Monday, July 29, 2002

At Work Among the Natives

The Gospel of Europe and its evangelists (via Instapundit):

And second of all, Europeans get no sympathy from me because I have never, ever seen an American, upon finding out that someone to whom they were speaking hailed from another country, say, "Oh, I hate your country!" and regale the guest to our shores with a half-hour litany of why the foreigner's country, culture, and customs are utterly repulsive. Yet I have not only repeatedly met with this treatment on each of my trips to Europe, but also found, when I repeated them to a native of whatever country I was in, that my putative host defended this behavior with some variation on "Well, you have to admit they're right."
I find this person's experience entirely plausible, given this anthropological fact: I have yet to make it through a San Francisco dinner party with French or German expatriates in attendance without being lectured on America's lack of social services, light rail, and/or handgun controls. The suspense is mainly in not knowing which of the points of the litany they'll be emphasizing that evening. Marginally polite when you're over there, but this from folks who have voted against Europe with their feet, and shifted their tax dollars to the Marines.

Their thinking is, of course: "I know all that social welfare stuff is nice, but in the end I had to think about my career opportunities and my quality of life." But have they ever considered that the United States has perhaps faced exactly the same difficult tradeoff as a country, and settled it in the same manner?

Since the Ugly European delivering his lecture round the dinner table is making what is essentially a moral argument against American failings like greed (lack of social spending) and laziness (cars), I wonder why the moral issues associated with his own immigration go so discreetly unmentioned and so automatically get a pass?

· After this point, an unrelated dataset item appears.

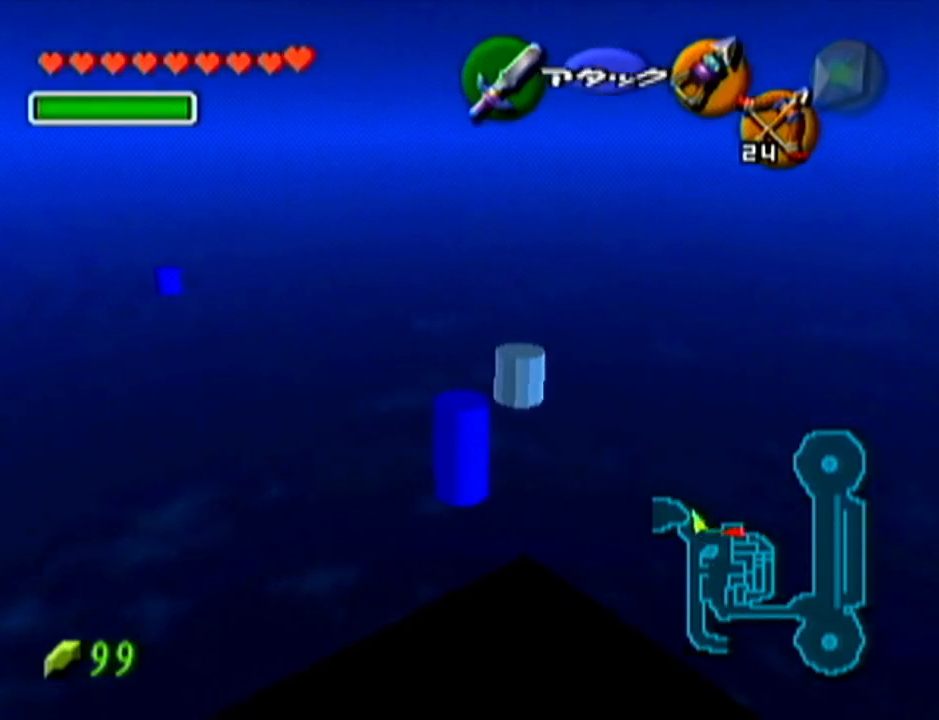
{"buttons": ["C_LEFT"], "left_stick": "center", "events": []}
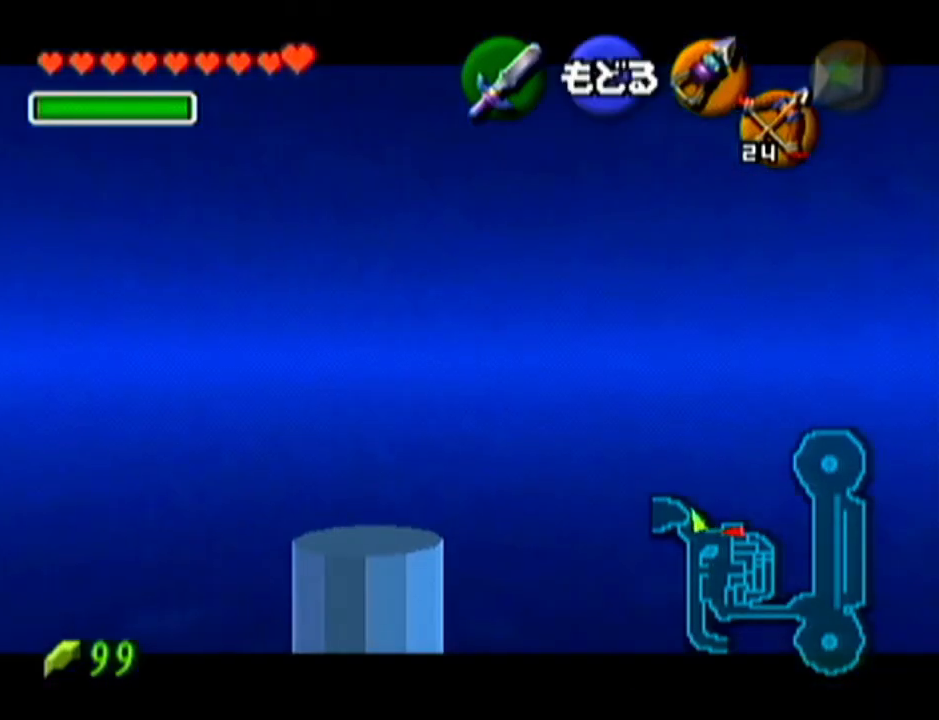
{"buttons": ["C_LEFT"], "left_stick": "down", "events": [[267, "left_stick", "down"]]}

He knows Europe is a more just and equitable place, and that the American military is out of control, and yet, one of Europe's best and brightest, he's shifting his time and money from the one to the other for the sake of his career. And yes, the Americans are usually polite to a fault and either agree with his criticisms or dutifully listen in silence. But does the European, alone in his room later, never ponder these things?

Who's more to blame: some cannibals who don't know any better, or a failed priest who preaches Catholic dogma at the natives while dining with them on human flesh? Well, unfortunate imagery for a dinner party.

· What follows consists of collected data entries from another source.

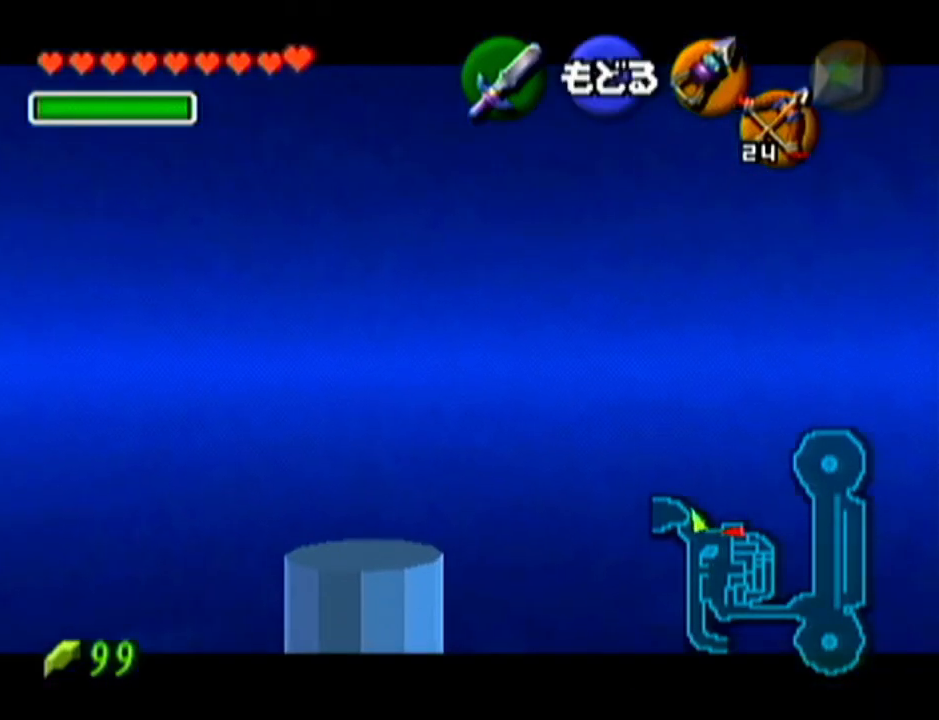
{"buttons": ["C_LEFT"], "left_stick": "down", "events": [[100, "C_LEFT", "up"], [100, "C_RIGHT", "down"], [133, "C_LEFT", "down"], [133, "C_RIGHT", "up"]]}
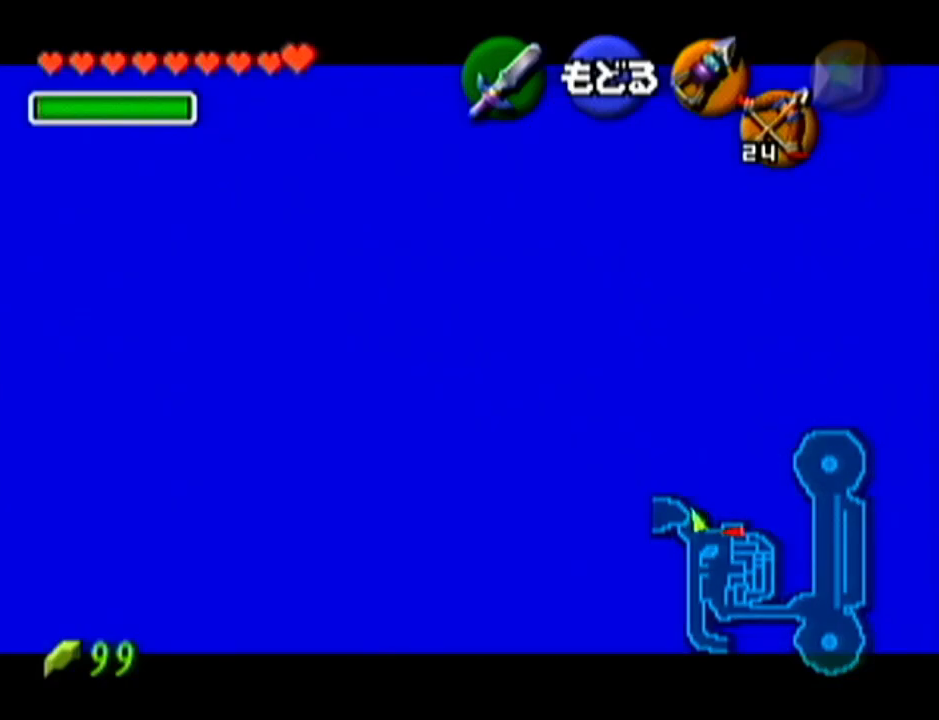
{"buttons": [], "left_stick": "center", "events": [[334, "left_stick", "center"], [384, "C_LEFT", "up"]]}
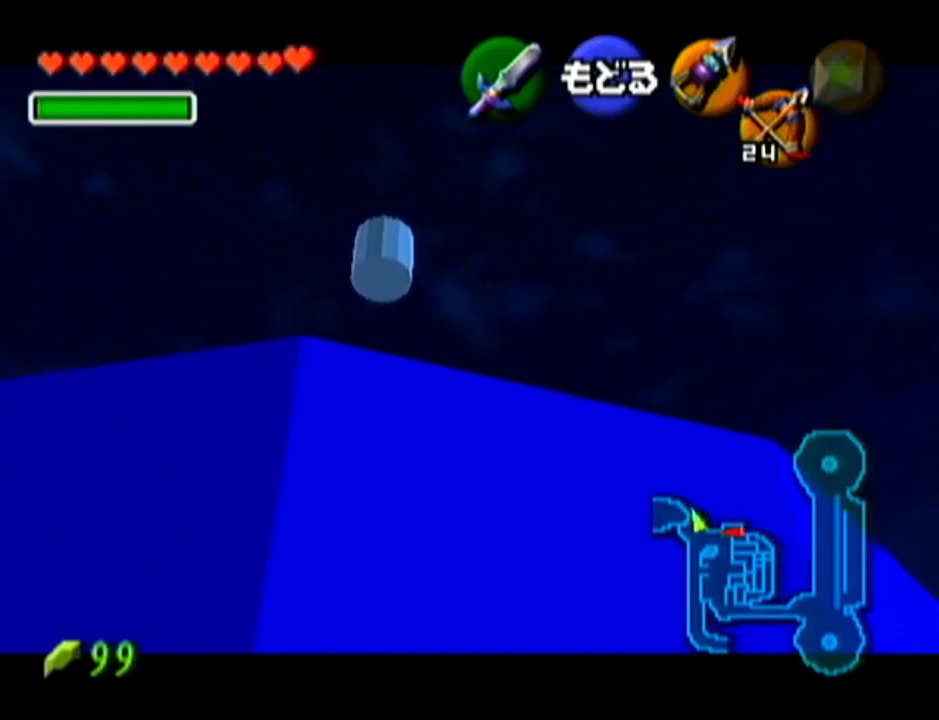
{"buttons": [], "left_stick": "center", "events": [[200, "A", "down"], [350, "A", "up"]]}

Putting their behavior in the most charitable light--i.e. overlooking the apparently venal motives for their desertion of the ramparts of civilization in Eutopia--we could say that what they are engaged in over here is nothing less than overseas missionary work.

In which case this is the latest in a line of "they said it couldn't be done" Euro-achievements: figuring out how overseas missionary work can be done without sacrificing cash, career, or creature comforts--in fact while enjoying more of all three. Add this to a list that includes figuring out how to keep your country safe with minimal defense spending.

I sometimes think the EU flag should be a diagram of someone's proverbial attempt to square the circle, with a brave and hopeful "QED" placed at the bottom. Or perhaps simply a cake that's had and eaten too, though I'm not sure how you draw that.